2020 USA Indoors 800 Prelims: Ajee’ Wilson and Bryce Hoppel Cruise as Athing Mu Struggles; Raevyn Rogers is a DNS
February 14, 2020 to February 15, 2020
The biggest surprise may have been Kaela Edwards at the former NCAA mile champ showed the form she flashed in 2018 when she broke 2:00.
February 14, 2020
While the two favorites in the 800 at the 2020 USATF Indoor Championships — Ajee’ Wilson on the women’s side, Bryce Hoppel on the men’s — qualified easily, there was some drama and a few surprises in a cutthroat qualifying round that saw only the winner of each heat (four men’s, four women’s) advance to Saturday’s six-person finals.
Some of the news was made before a gun was even fired as 2019 Worlds silver medalist Raevyn Rogers and 2018 World Indoor silver medalist Drew Windle both scratched from the event. Rogers had won both of her races this indoor season, including one just six days ago at Camel City. Windle did win his most recent race on February 1 in Albuquerque, but had not broken 1:50 in either of his races this year.
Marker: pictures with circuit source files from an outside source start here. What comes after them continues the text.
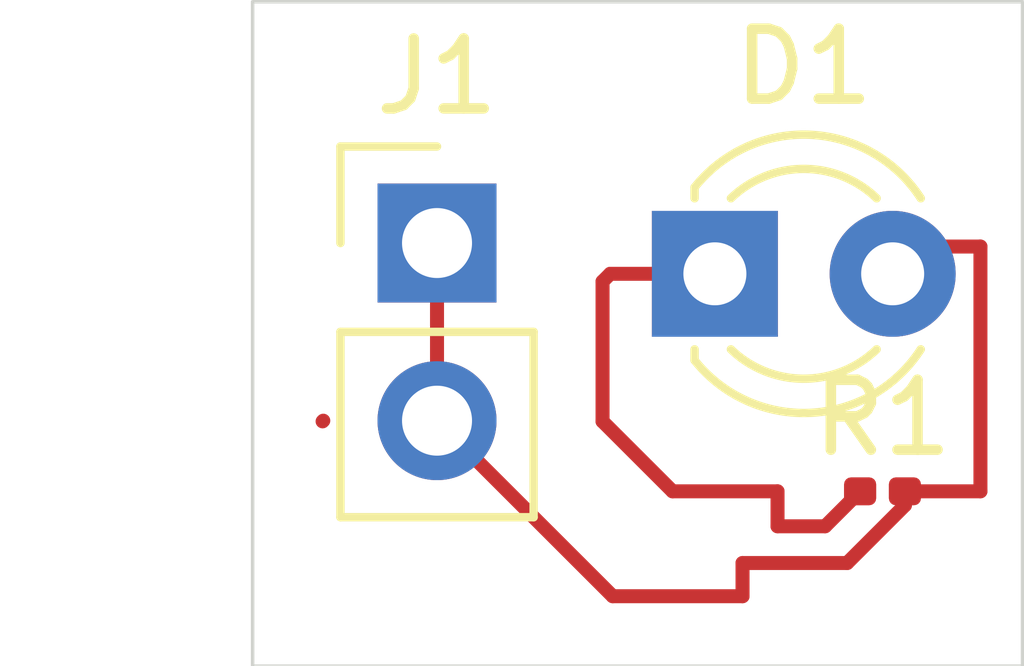
<source format=kicad_pcb>
(kicad_pcb
	(version 20241229)
	(generator "pcbnew")
	(generator_version "9.0")
	(general
		(thickness 1.6)
		(legacy_teardrops no)
	)
	(paper "A4")
	(title_block
		(comment 4 "AISLER Project ID: CWGTJDXJ")
	)
	(layers
		(0 "F.Cu" signal)
		(2 "B.Cu" signal)
		(9 "F.Adhes" user "F.Adhesive")
		(11 "B.Adhes" user "B.Adhesive")
		(13 "F.Paste" user)
		(15 "B.Paste" user)
		(5 "F.SilkS" user "F.Silkscreen")
		(7 "B.SilkS" user "B.Silkscreen")
		(1 "F.Mask" user)
		(3 "B.Mask" user)
		(17 "Dwgs.User" user "User.Drawings")
		(19 "Cmts.User" user "User.Comments")
		(21 "Eco1.User" user "User.Eco1")
		(23 "Eco2.User" user "User.Eco2")
		(25 "Edge.Cuts" user)
		(27 "Margin" user)
		(31 "F.CrtYd" user "F.Courtyard")
		(29 "B.CrtYd" user "B.Courtyard")
		(35 "F.Fab" user)
		(33 "B.Fab" user)
		(39 "User.1" user)
		(41 "User.2" user)
		(43 "User.3" user)
		(45 "User.4" user)
	)
	(setup
		(pad_to_mask_clearance 0)
		(allow_soldermask_bridges_in_footprints no)
		(tenting front back)
		(pcbplotparams
			(layerselection 0x00000000_00000000_55555555_5755f5ff)
			(plot_on_all_layers_selection 0x00000000_00000000_00000000_00000000)
			(disableapertmacros no)
			(usegerberextensions no)
			(usegerberattributes yes)
			(usegerberadvancedattributes yes)
			(creategerberjobfile yes)
			(dashed_line_dash_ratio 12.000000)
			(dashed_line_gap_ratio 3.000000)
			(svgprecision 4)
			(plotframeref no)
			(mode 1)
			(useauxorigin no)
			(hpglpennumber 1)
			(hpglpenspeed 20)
			(hpglpendiameter 15.000000)
			(pdf_front_fp_property_popups yes)
			(pdf_back_fp_property_popups yes)
			(pdf_metadata yes)
			(pdf_single_document no)
			(dxfpolygonmode yes)
			(dxfimperialunits yes)
			(dxfusepcbnewfont yes)
			(psnegative no)
			(psa4output no)
			(plot_black_and_white yes)
			(sketchpadsonfab no)
			(plotpadnumbers no)
			(hidednponfab no)
			(sketchdnponfab yes)
			(crossoutdnponfab yes)
			(subtractmaskfromsilk no)
			(outputformat 1)
			(mirror no)
			(drillshape 1)
			(scaleselection 1)
			(outputdirectory "")
		)
	)
	(net 0 "")
	(net 1 "Net-(D1-A)")
	(net 2 "Net-(D1-K)")
	(footprint "LED_THT:LED_D3.0mm" (layer "F.Cu") (at 184.605 85.39))
	(footprint "Resistor_SMD:R_0201_0603Metric" (layer "F.Cu") (at 187 88.5))
	(footprint "Connector_PinHeader_2.54mm:PinHeader_1x02_P2.54mm_Vertical" (layer "F.Cu") (at 180.635 84.95))
	(gr_rect
		(start 178 81.5)
		(end 189 91)
		(stroke
			(width 0.05)
			(type default)
		)
		(fill no)
		(layer "Edge.Cuts")
		(uuid "6a269fb5-64ca-48cd-b26e-6aaf27ea6ae0")
	)
	(segment
		(start 187.32 85.565)
		(end 187.145 85.39)
		(width 0.2)
		(layer "F.Cu")
		(net 1)
		(uuid "0f007f5c-dde6-4ff2-8bbb-348d8ef7311a")
	)
	(segment
		(start 180.05 84.95)
		(end 180.635 84.95)
		(width 0.2)
		(layer "F.Cu")
		(net 1)
		(uuid "10acc418-6c66-4f13-817b-6c4907ee7e6f")
	)
	(segment
		(start 187.535 85)
		(end 187.145 85.39)
		(width 0.2)
		(layer "F.Cu")
		(net 1)
		(uuid "1c357f88-30f8-41ec-8f76-bb196cdc29c6")
	)
	(segment
		(start 188.399 88.5)
		(end 188.399 85)
		(width 0.2)
		(layer "F.Cu")
		(net 1)
		(uuid "20c620af-ea27-4b5e-88c7-d78f8bbf9ef7")
	)
	(segment
		(start 186.494999 89.525)
		(end 185 89.525)
		(width 0.2)
		(layer "F.Cu")
		(net 1)
		(uuid "3cda6ff3-be72-4448-9e03-14d3b1afecdb")
	)
	(segment
		(start 183.145 90)
		(end 185 90)
		(width 0.2)
		(layer "F.Cu")
		(net 1)
		(uuid "4fa08fb4-366b-46a5-bb92-25996e768930")
	)
	(segment
		(start 187.32 88.5)
		(end 187.32 88.699999)
		(width 0.2)
		(layer "F.Cu")
		(net 1)
		(uuid "7b42d41c-41cc-46b9-bc83-0e01ae8bbc40")
	)
	(segment
		(start 188.399 85)
		(end 187.535 85)
		(width 0.2)
		(layer "F.Cu")
		(net 1)
		(uuid "8d51e831-0dfe-4f6d-863c-2b871baf393a")
	)
	(segment
		(start 180.635 87.49)
		(end 183.145 90)
		(width 0.2)
		(layer "F.Cu")
		(net 1)
		(uuid "d6815b06-e0a6-4b4a-a6ac-ef993fa05a24")
	)
	(segment
		(start 180.635 84.95)
		(end 180.635 87.49)
		(width 0.2)
		(layer "F.Cu")
		(net 1)
		(uuid "d823aaf8-a928-4fc8-a97f-d2dd2cf634cf")
	)
	(segment
		(start 185 90)
		(end 185 89.525)
		(width 0.2)
		(layer "F.Cu")
		(net 1)
		(uuid "df0a8c0b-ea02-4e24-9fff-cf04381280f6")
	)
	(segment
		(start 187.32 88.699999)
		(end 186.494999 89.525)
		(width 0.2)
		(layer "F.Cu")
		(net 1)
		(uuid "e9e20636-35ca-49c5-823c-5534288b2523")
	)
	(segment
		(start 187.32 88.5)
		(end 188.399 88.5)
		(width 0.2)
		(layer "F.Cu")
		(net 1)
		(uuid "eea1c141-b414-46ad-860c-eb14264ee208")
	)
	(segment
		(start 179.01 87.49)
		(end 179 87.5)
		(width 0.2)
		(layer "F.Cu")
		(net 1)
		(uuid "ef901362-2dec-4d1f-8bd2-c23634a6a565")
	)
	(segment
		(start 186.18 89)
		(end 186.68 88.5)
		(width 0.2)
		(layer "F.Cu")
		(net 2)
		(uuid "14e08dec-a5cc-4613-bf59-f085867c8929")
	)
	(segment
		(start 183 85.5)
		(end 183.11 85.39)
		(width 0.2)
		(layer "F.Cu")
		(net 2)
		(uuid "2443a2e6-1829-40d2-9885-f7a582c05c85")
	)
	(segment
		(start 185.5 88.5)
		(end 185.5 89)
		(width 0.2)
		(layer "F.Cu")
		(net 2)
		(uuid "2e4cd7d2-19e8-4398-8b13-e59b0d02bb39")
	)
	(segment
		(start 183 87.5)
		(end 183 85.5)
		(width 0.2)
		(layer "F.Cu")
		(net 2)
		(uuid "2f528976-bab5-4a39-9174-5d3b9a5b5db5")
	)
	(segment
		(start 184 88.5)
		(end 183 87.5)
		(width 0.2)
		(layer "F.Cu")
		(net 2)
		(uuid "46a5d449-c153-4aad-996b-1ec334eda73b")
	)
	(segment
		(start 185.5 88.5)
		(end 184 88.5)
		(width 0.2)
		(layer "F.Cu")
		(net 2)
		(uuid "666f3595-9799-4c64-98cf-f72a7926b5b5")
	)
	(segment
		(start 183.835 86.16)
		(end 184.605 85.39)
		(width 0.2)
		(layer "F.Cu")
		(net 2)
		(uuid "6c732d20-ba8c-48a3-b33b-c5f39096da8e")
	)
	(segment
		(start 185.5 89)
		(end 186.18 89)
		(width 0.2)
		(layer "F.Cu")
		(net 2)
		(uuid "da72a216-4879-4853-8ee6-20db8fd99836")
	)
	(segment
		(start 183.11 85.39)
		(end 184.605 85.39)
		(width 0.2)
		(layer "F.Cu")
		(net 2)
		(uuid "e6a0488d-8ee4-4409-85e2-8f3205bc6442")
	)
	(zone
		(net 0)
		(net_name "")
		(layer "F.Cu")
		(uuid "06537fdc-dd32-439d-9d84-832f1d7e7d58")
		(hatch edge 0.5)
		(connect_pads
			(clearance 0.5)
		)
		(min_thickness 0.25)
		(filled_areas_thickness no)
		(fill
			(thermal_gap 0.5)
			(thermal_bridge_width 0.5)
			(island_removal_mode 1)
			(island_area_min 10)
		)
		(polygon
			(pts
				(xy 178 81.5) (xy 178 91) (xy 189 91) (xy 189 81.5)
			)
		)
	)
	(embedded_fonts no)
)

</source>
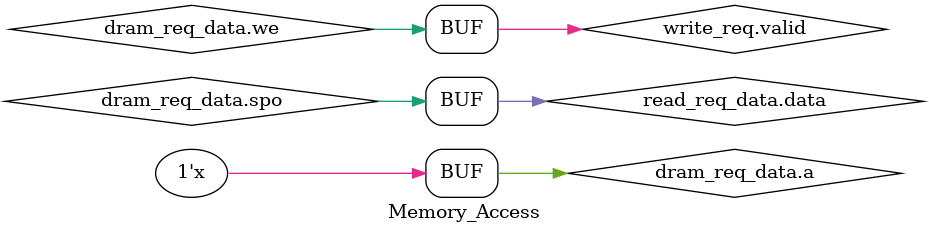
<source format=sv>
module Memory_Access(
    ram_port.R            read_req_data,
    ram_port.W            write_req,

    dram_port             dram_req_data
);

    // it can not read and write at the same time.
    // lower 16 bits are valid address
    assign dram_req_data.a = write_req.valid ? {2'b0,write_req.addr[15:2]}  // write valid, ignore rvalid
                                             : {2'b0,read_req_data.addr[15:2]}; // write invalid, ignore rvalid
    assign dram_req_data.d = write_req.data;
    assign dram_req_data.we = write_req.valid;
    assign read_req_data.data = dram_req_data.spo;

endmodule

</source>
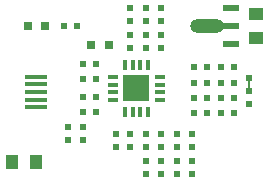
<source format=gtp>
G04 #@! TF.GenerationSoftware,KiCad,Pcbnew,5.0.1-33cea8e~68~ubuntu18.04.1*
G04 #@! TF.CreationDate,2018-11-23T22:37:15+01:00*
G04 #@! TF.ProjectId,FT230XQ_breakout,465432333058515F627265616B6F7574,rev?*
G04 #@! TF.SameCoordinates,Original*
G04 #@! TF.FileFunction,Paste,Top*
G04 #@! TF.FilePolarity,Positive*
%FSLAX46Y46*%
G04 Gerber Fmt 4.6, Leading zero omitted, Abs format (unit mm)*
G04 Created by KiCad (PCBNEW 5.0.1-33cea8e~68~ubuntu18.04.1) date vr 23 nov 2018 22:37:15 CET*
%MOMM*%
%LPD*%
G01*
G04 APERTURE LIST*
%ADD10C,0.200000*%
%ADD11R,0.950000X0.400000*%
%ADD12R,0.400000X0.950000*%
%ADD13R,2.300000X2.300000*%
%ADD14R,1.850000X0.400000*%
%ADD15R,0.800000X0.750000*%
%ADD16R,0.600000X0.500000*%
%ADD17R,0.600000X0.600000*%
%ADD18R,1.250000X1.000000*%
%ADD19R,0.500000X0.600000*%
%ADD20R,1.400000X0.480000*%
%ADD21O,2.850000X1.200000*%
%ADD22R,1.000000X1.250000*%
G04 APERTURE END LIST*
D10*
G04 #@! TO.C,SJ1*
X167400000Y-67100000D02*
X167400000Y-67600000D01*
G04 #@! TD*
D11*
G04 #@! TO.C,U1*
X159875000Y-66725000D03*
X159875000Y-67375000D03*
X159900000Y-68025000D03*
X159875000Y-68675000D03*
D12*
X158875000Y-69675000D03*
X158225000Y-69675000D03*
X157575000Y-69675000D03*
X156925000Y-69675000D03*
D11*
X155925000Y-68675000D03*
X155925000Y-68025000D03*
X155925000Y-67375000D03*
X155925000Y-66725000D03*
D12*
X156925000Y-65725000D03*
X157575000Y-65725000D03*
X158225000Y-65725000D03*
X158875000Y-65725000D03*
D13*
X157900000Y-67700000D03*
G04 #@! TD*
D14*
G04 #@! TO.C,J1*
X149400000Y-69300000D03*
X149400000Y-68650000D03*
X149400000Y-68000000D03*
X149400000Y-67350000D03*
X149400000Y-66700000D03*
G04 #@! TD*
D15*
G04 #@! TO.C,C1*
X148700000Y-62400000D03*
X150200000Y-62400000D03*
G04 #@! TD*
D16*
G04 #@! TO.C,C2*
X154450000Y-69700000D03*
X153350000Y-69700000D03*
G04 #@! TD*
G04 #@! TO.C,C3*
X153350000Y-65600000D03*
X154450000Y-65600000D03*
G04 #@! TD*
D17*
G04 #@! TO.C,R1*
X152850000Y-62400000D03*
X151750000Y-62400000D03*
G04 #@! TD*
G04 #@! TO.C,R2*
X153400000Y-70950000D03*
X153400000Y-72050000D03*
G04 #@! TD*
G04 #@! TO.C,R3*
X152100000Y-72050000D03*
X152100000Y-70950000D03*
G04 #@! TD*
G04 #@! TO.C,R4*
X153350000Y-68400000D03*
X154450000Y-68400000D03*
G04 #@! TD*
G04 #@! TO.C,R5*
X154450000Y-66900000D03*
X153350000Y-66900000D03*
G04 #@! TD*
D15*
G04 #@! TO.C,C4*
X155550000Y-64000000D03*
X154050000Y-64000000D03*
G04 #@! TD*
D18*
G04 #@! TO.C,C5*
X168000000Y-63400000D03*
X168000000Y-61400000D03*
G04 #@! TD*
D19*
G04 #@! TO.C,C6*
X157400000Y-72650000D03*
X157400000Y-71550000D03*
G04 #@! TD*
G04 #@! TO.C,C7*
X156200000Y-71550000D03*
X156200000Y-72650000D03*
G04 #@! TD*
D17*
G04 #@! TO.C,D1*
X157400000Y-61950000D03*
X157400000Y-60850000D03*
G04 #@! TD*
G04 #@! TO.C,D2*
X158700000Y-61950000D03*
X158700000Y-60850000D03*
G04 #@! TD*
G04 #@! TO.C,D3*
X160000000Y-61950000D03*
X160000000Y-60850000D03*
G04 #@! TD*
G04 #@! TO.C,R6*
X157400000Y-63150000D03*
X157400000Y-64250000D03*
G04 #@! TD*
G04 #@! TO.C,R7*
X158700000Y-63150000D03*
X158700000Y-64250000D03*
G04 #@! TD*
G04 #@! TO.C,R8*
X160000000Y-63150000D03*
X160000000Y-64250000D03*
G04 #@! TD*
G04 #@! TO.C,R9*
X162600000Y-72650000D03*
X162600000Y-71550000D03*
G04 #@! TD*
G04 #@! TO.C,R10*
X158700000Y-71550000D03*
X158700000Y-72650000D03*
G04 #@! TD*
G04 #@! TO.C,R11*
X160000000Y-71550000D03*
X160000000Y-72650000D03*
G04 #@! TD*
G04 #@! TO.C,R12*
X161300000Y-71550000D03*
X161300000Y-72650000D03*
G04 #@! TD*
G04 #@! TO.C,R13*
X165050000Y-67200000D03*
X166150000Y-67200000D03*
G04 #@! TD*
G04 #@! TO.C,R14*
X166150000Y-69800000D03*
X165050000Y-69800000D03*
G04 #@! TD*
G04 #@! TO.C,R15*
X165050000Y-68500000D03*
X166150000Y-68500000D03*
G04 #@! TD*
G04 #@! TO.C,R16*
X166150000Y-65900000D03*
X165050000Y-65900000D03*
G04 #@! TD*
G04 #@! TO.C,R17*
X162600000Y-73850000D03*
X162600000Y-74950000D03*
G04 #@! TD*
G04 #@! TO.C,R18*
X158700000Y-74950000D03*
X158700000Y-73850000D03*
G04 #@! TD*
G04 #@! TO.C,R19*
X160000000Y-74950000D03*
X160000000Y-73850000D03*
G04 #@! TD*
G04 #@! TO.C,R20*
X161300000Y-74950000D03*
X161300000Y-73850000D03*
G04 #@! TD*
G04 #@! TO.C,R21*
X162750000Y-67200000D03*
X163850000Y-67200000D03*
G04 #@! TD*
G04 #@! TO.C,R22*
X163850000Y-65900000D03*
X162750000Y-65900000D03*
G04 #@! TD*
G04 #@! TO.C,R23*
X163850000Y-68500000D03*
X162750000Y-68500000D03*
G04 #@! TD*
G04 #@! TO.C,R24*
X162750000Y-69800000D03*
X163850000Y-69800000D03*
G04 #@! TD*
D20*
G04 #@! TO.C,U2*
X165900000Y-63900000D03*
X165900000Y-62400000D03*
X165900000Y-60900000D03*
D21*
X163900000Y-62400000D03*
G04 #@! TD*
D22*
G04 #@! TO.C,C8*
X147400000Y-73900000D03*
X149400000Y-73900000D03*
G04 #@! TD*
D17*
G04 #@! TO.C,SJ1*
X167400000Y-66800000D03*
X167400000Y-67900000D03*
X167400000Y-69000000D03*
G04 #@! TD*
M02*

</source>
Among the athletes who did line up to race, the biggest surprise was 17-year-old Athing Mu. Last year as a high school junior, Mu showed up to this meet and stunned the running world by defeating Rogers to set an American record in the 600 meters. Tonight was the opposite, as after running near the front of heat 3 for the first 500 meters, she faded badly, clocking just 38.79 for her final lap, ending up with the slowest time of the night (2:14.18).
With just one auto Q spot in each heat, there were some good duels down the home straight. Thirty-year-old Erik Sowinski, the three-time US indoor champ, used his experience to get the best of 20-year-old Josh Hoey in heat 2, getting to the lead early and holding Hoey off on the final lap, 1:48.15 to 1:48.18. Kaela Edwards did the same thing to Hanna Green in heat 4; Green (2:02.82) tried to pass multiple times on the final lap, but could never get around Edwards (2:02.50), who finished 3rd at this meet in 2018.
In both those cases, the final positions didn’t end up mattering as both Hoey and Green wound up advancing on time (Sowinski and Edwards’ times were the fastest of the night). Sabrina Southerland wasn’t as fortunate in heat 2. Though Southerland, the 2018 NCAA indoor champion, caught a break before the race (Rogers was supposed to be in her heat) and seized the lead at the bell, she gave it up to 2018 NCAA outdoor champ, Sammy Watson just before the final turn. Though Southerland tried to pass her back on the home straight, she couldn’t get there, running 2:04.26 to Watson’s 2:03.94, and wound up missing out on the final after the final heat went fast.
Quick Take: Wilson and Hoppel remain the favorites
When there’s only one auto qualifier per heat, you can’t afford to mess around, and both Wilson and Hoppel got straight down to business, grabbing the lead early and going wire-to-wire in their heats. Hoppel, in particular, looked incredibly comfortable in heat 1, which stood in contrast to his chief rival, Isaiah Harris, who had horrible position early on in heat 4 (he was last at 200) and had to work at the start of the home straight on the bell lap to fight off Harun Abda before finally easing up just before the line.
Quick Take: Kaela Edwards looked very good today
Edwards, the 2016 NCAA mile champ for Dave Smith at Oklahom State, put together a strong 2018 campaign, taking 3rd at USA Indoors and 4th at USA outdoors in the 800 and knocking more than 2 seconds off her pb, breaking 2:00 in the process (2:01.97 to 1:59.68). She took a step backward in 2019, as her SB was just 2:03 and she bombed out of USAs in the first round, but she looked back to her 2018 form today in winning heat 4 wire-to-wire. Holding off Hanna Green, who ran 1:58 and won a Diamond League in 2019, is no mean feat. Beating Wilson, who set the American record last week, in tomorrow’s final is a whole new level of challenge, but second place is well within Edwards’ reach if she runs like she did today.
Quick Take: Don’t sleep on Abraham Alvarado
Alvarado, now running for the Atlanta Track Club, made the US outdoor final three years ago while at BYU, and he’s been running well so far in 2020, running 2:18 for 1k and 3:37 for 1500 (his previous pb was 3:41 outdoors in 2018). He was totally unchallenged in winning heat 3; it will be interesting to see how he does against the big boys in Saturday’s final.